# Sony Vaio VGN-N11M Ethernet Controller Driver



## Stinkhorn (Jan 6, 2009)

I've just installed XP SP3 on a Sony Vaio VGN-N11M laptop and downloaded the driver pack from the Sony website. All the drivers have been installed apart from the Ethernet Controller device which has a yellow question mark next to it in the device manager. As a result (I think) I can't connect to the internet. 

The laptop isn't mine and the owner's gonna be pretty pissed if I can't fix it.

Please, Tech Support people, HELP!!! ray:


----------



## louge1953 (Feb 16, 2009)

please check the model number you gave us....I have searched the sony site for drivers for that model no. and cannot seem to find them for you. although a google search for this model number list some possible sites....

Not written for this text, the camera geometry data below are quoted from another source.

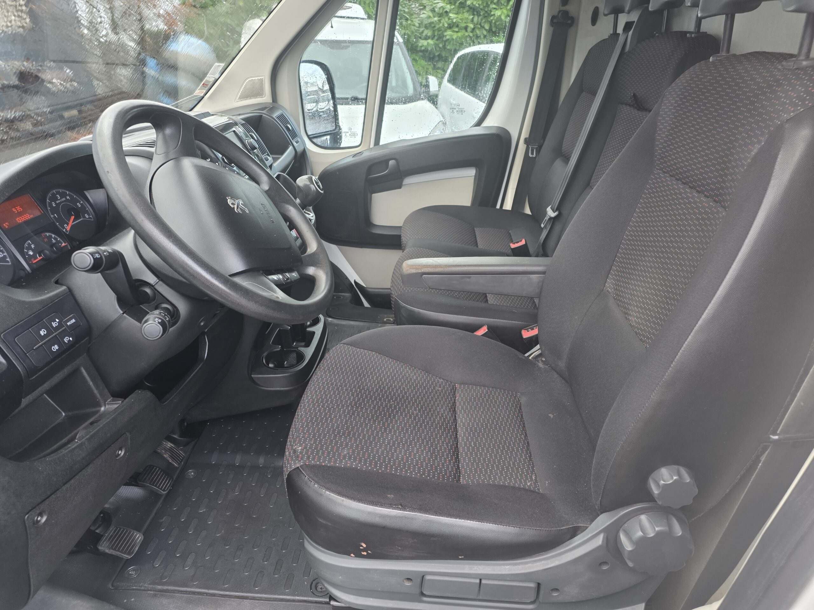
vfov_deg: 58.9
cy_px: 305
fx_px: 541
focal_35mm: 23
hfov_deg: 73.9
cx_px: 407
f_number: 1.7
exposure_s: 1/100
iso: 160
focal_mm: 6.25
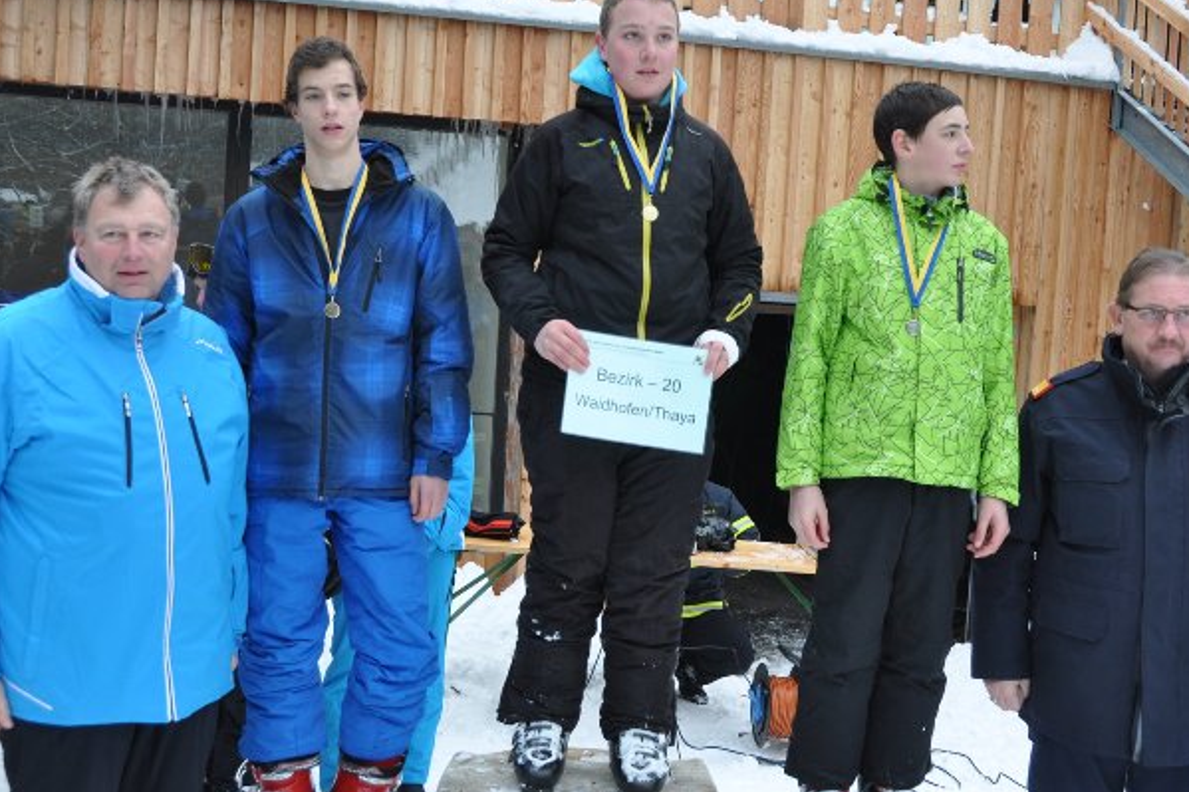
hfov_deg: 41.1
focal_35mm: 48
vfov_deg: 28.0
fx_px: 1585
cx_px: 627
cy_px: 340
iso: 400
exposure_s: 1/100
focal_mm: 24
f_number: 5
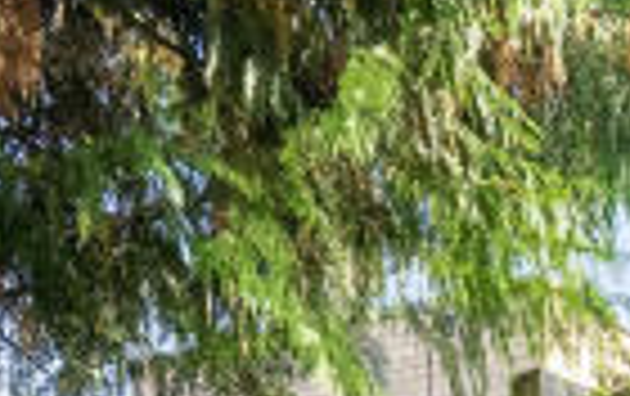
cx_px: 1102
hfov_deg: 15.3
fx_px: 2046
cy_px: 1366
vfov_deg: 8.4
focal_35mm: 119
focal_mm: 16
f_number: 8
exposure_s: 1/1000
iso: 1000
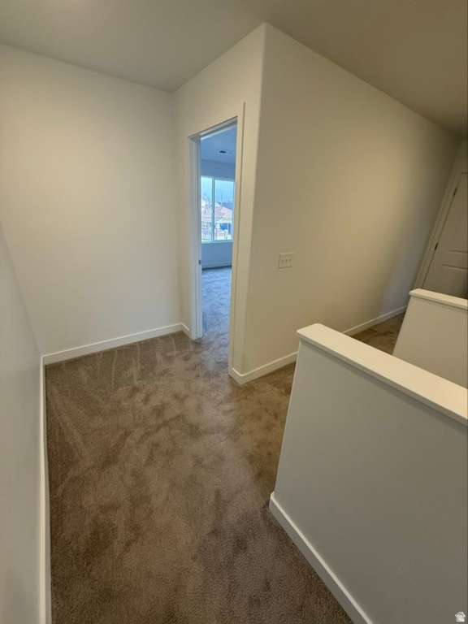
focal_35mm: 14
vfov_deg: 102.1
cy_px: 312
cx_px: 234
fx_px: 252
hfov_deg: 85.7
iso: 320
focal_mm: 2.22
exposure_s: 1/120
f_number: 2.2
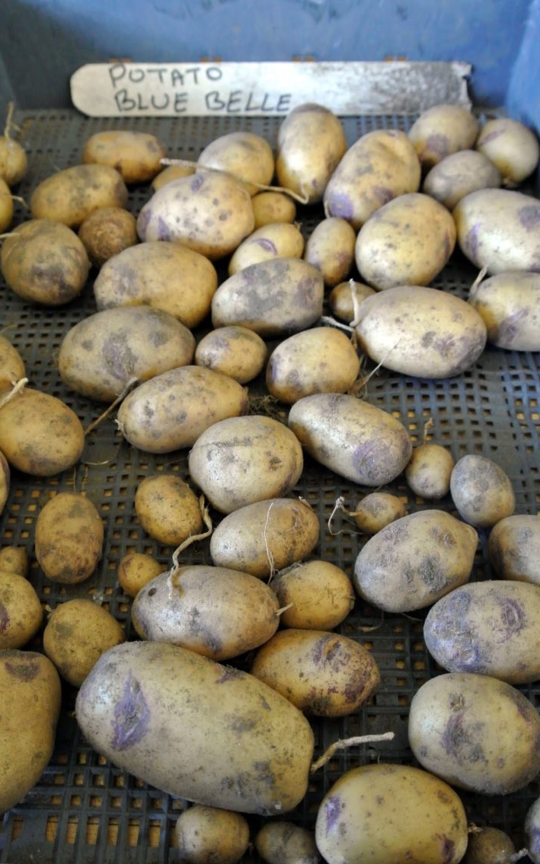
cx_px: 265
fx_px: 777
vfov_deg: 58.2
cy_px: 435
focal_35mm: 33
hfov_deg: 38.3
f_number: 3.8
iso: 800
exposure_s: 1/10
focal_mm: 12.2
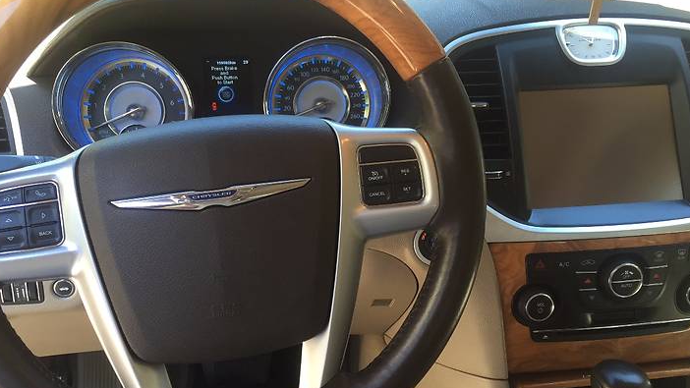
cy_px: 202
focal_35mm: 36
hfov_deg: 55.3
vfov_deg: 32.8
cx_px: 335
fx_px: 659
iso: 50
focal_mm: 4.2
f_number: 2.2
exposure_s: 1/100
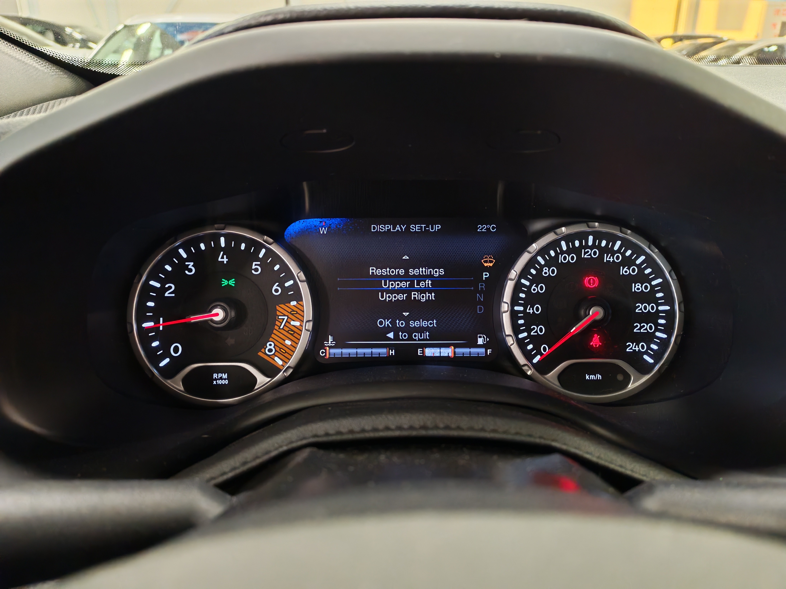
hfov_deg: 65.3
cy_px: 294
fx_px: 613
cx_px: 393
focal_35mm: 27
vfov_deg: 51.4
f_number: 1.9
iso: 1600
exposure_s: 1/50
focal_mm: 6.12
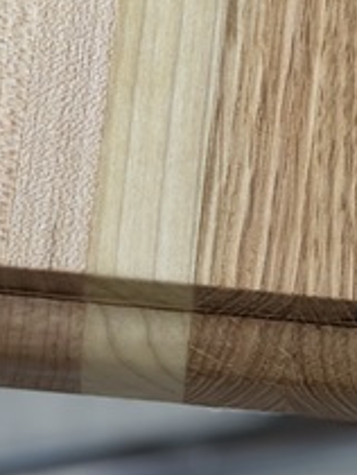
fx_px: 3211
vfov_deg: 8.1
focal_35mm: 234
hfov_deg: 6.3
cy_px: -385
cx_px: 413
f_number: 1.78
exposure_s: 1/120
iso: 64
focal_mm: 6.86
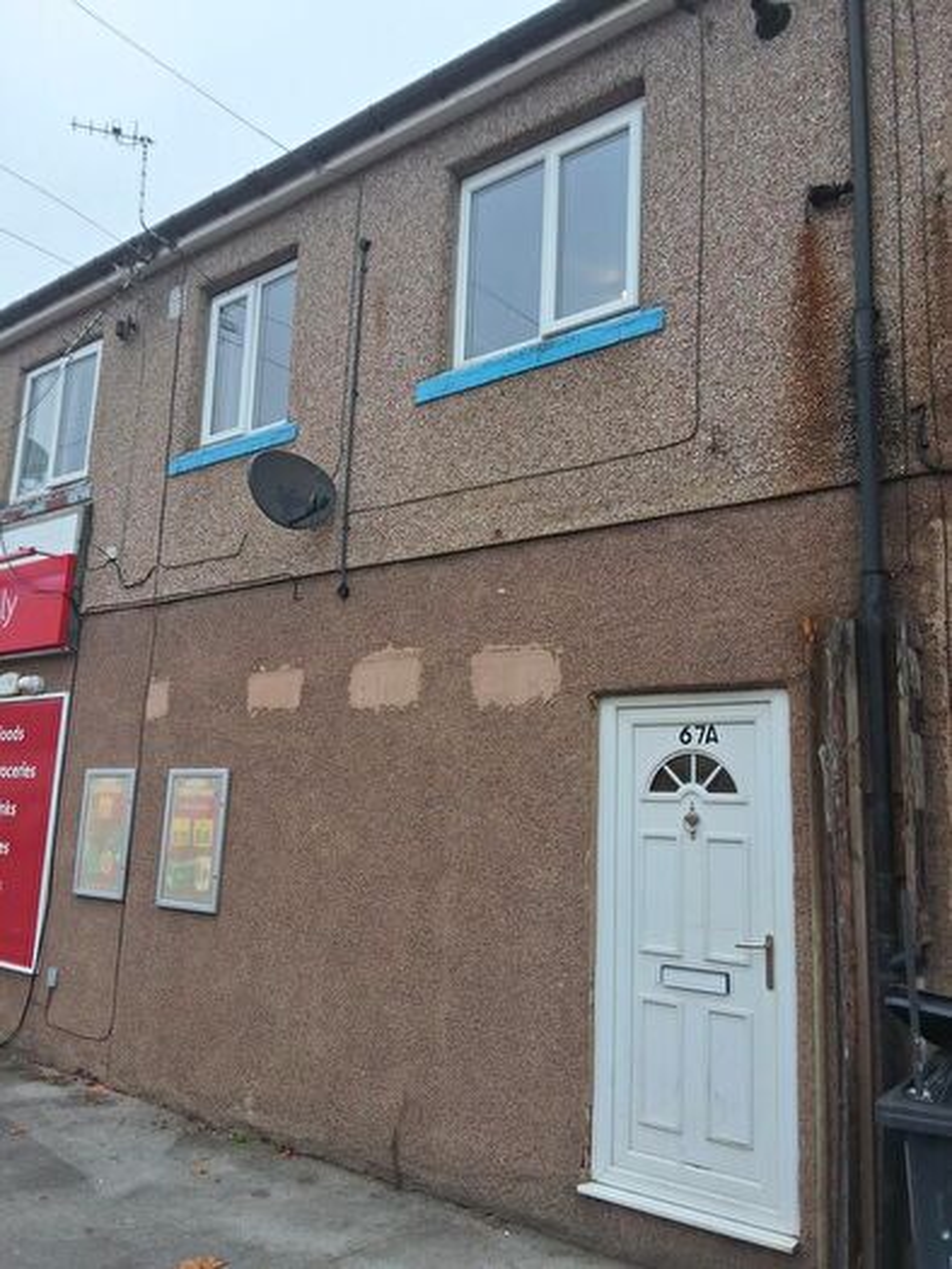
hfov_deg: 49.8
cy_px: 634
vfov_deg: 63.4
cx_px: 476
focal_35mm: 28
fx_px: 1026
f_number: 1.9
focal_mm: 2.91
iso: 32
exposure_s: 1/409
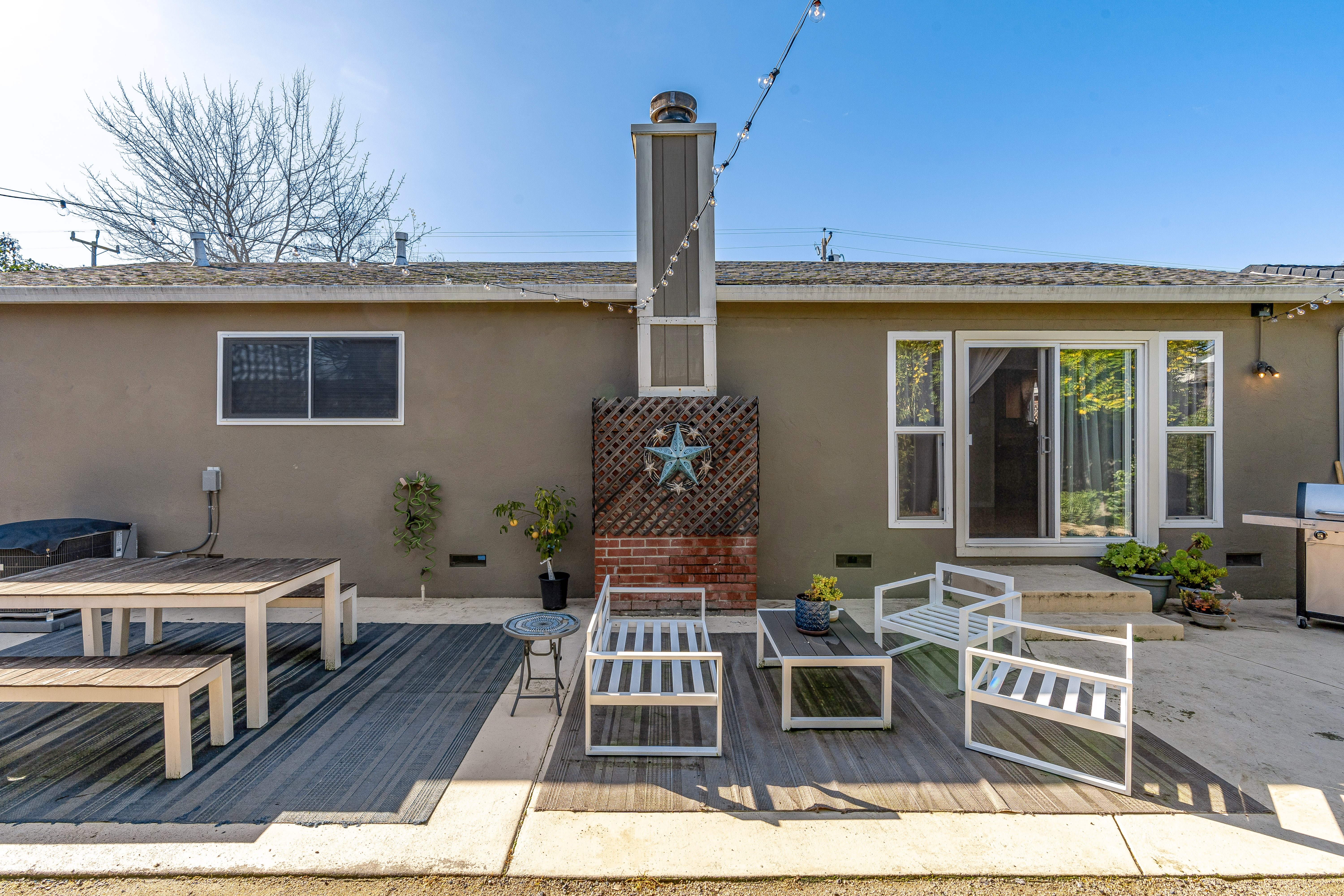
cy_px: 448
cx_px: 672
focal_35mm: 16
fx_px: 597
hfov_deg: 96.7
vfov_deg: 73.7
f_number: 11
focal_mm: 16
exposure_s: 1/250
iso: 320
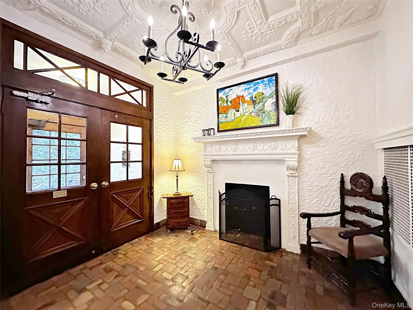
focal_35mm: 14
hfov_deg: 102.1
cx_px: 206
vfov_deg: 85.7
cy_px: 155
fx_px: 167
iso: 2000
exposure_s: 1/30
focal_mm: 2.22
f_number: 2.2
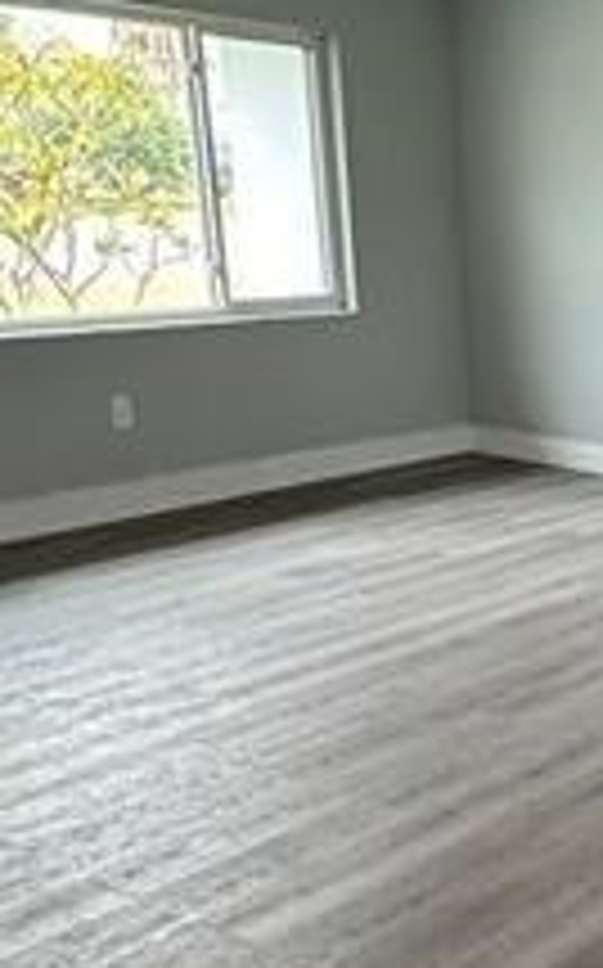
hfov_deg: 21.2
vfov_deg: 37.7
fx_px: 1396
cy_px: 666
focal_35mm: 53
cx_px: 864
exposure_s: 1/60
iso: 250
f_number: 2.2
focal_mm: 2.22
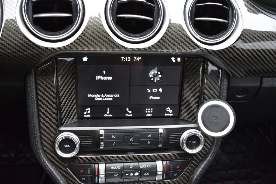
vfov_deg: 34.2
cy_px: 92
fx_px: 299
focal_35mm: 39
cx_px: 138
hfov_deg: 49.6
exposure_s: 1/15
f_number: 5.6
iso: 1600
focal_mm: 26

if you found your other device drivers on the sony website,,,,the ethernet controller driver should be there too


----------



## Stinkhorn (Jan 6, 2009)

Thanks for having a look. I got the drivers here:

http://support.vaio.sony.eu/computing/vaio/downloads/preinstalled/index.aspx?l=en_GB&m=VGN-N11M_W

I'm in the UK if that makes a difference.

The model on the site is 'VGN-N11M/W', but on the laptop, on the bottom right of the monitor, it just says 'VGN-N11M'


----------



## Stinkhorn (Jan 6, 2009)

Any ideas?


----------



## Stinkhorn (Jan 6, 2009)

Fixed it


----------



## imrantak (Aug 15, 2010)

Hi

Could you please tell me how you fixed the issue. As I am facing the same.

I reinsatlled win xp on VGN-N11M and then installed driver pack which I downloaded from sony site.

But Ethernet Controller is still not installed.

regards


----------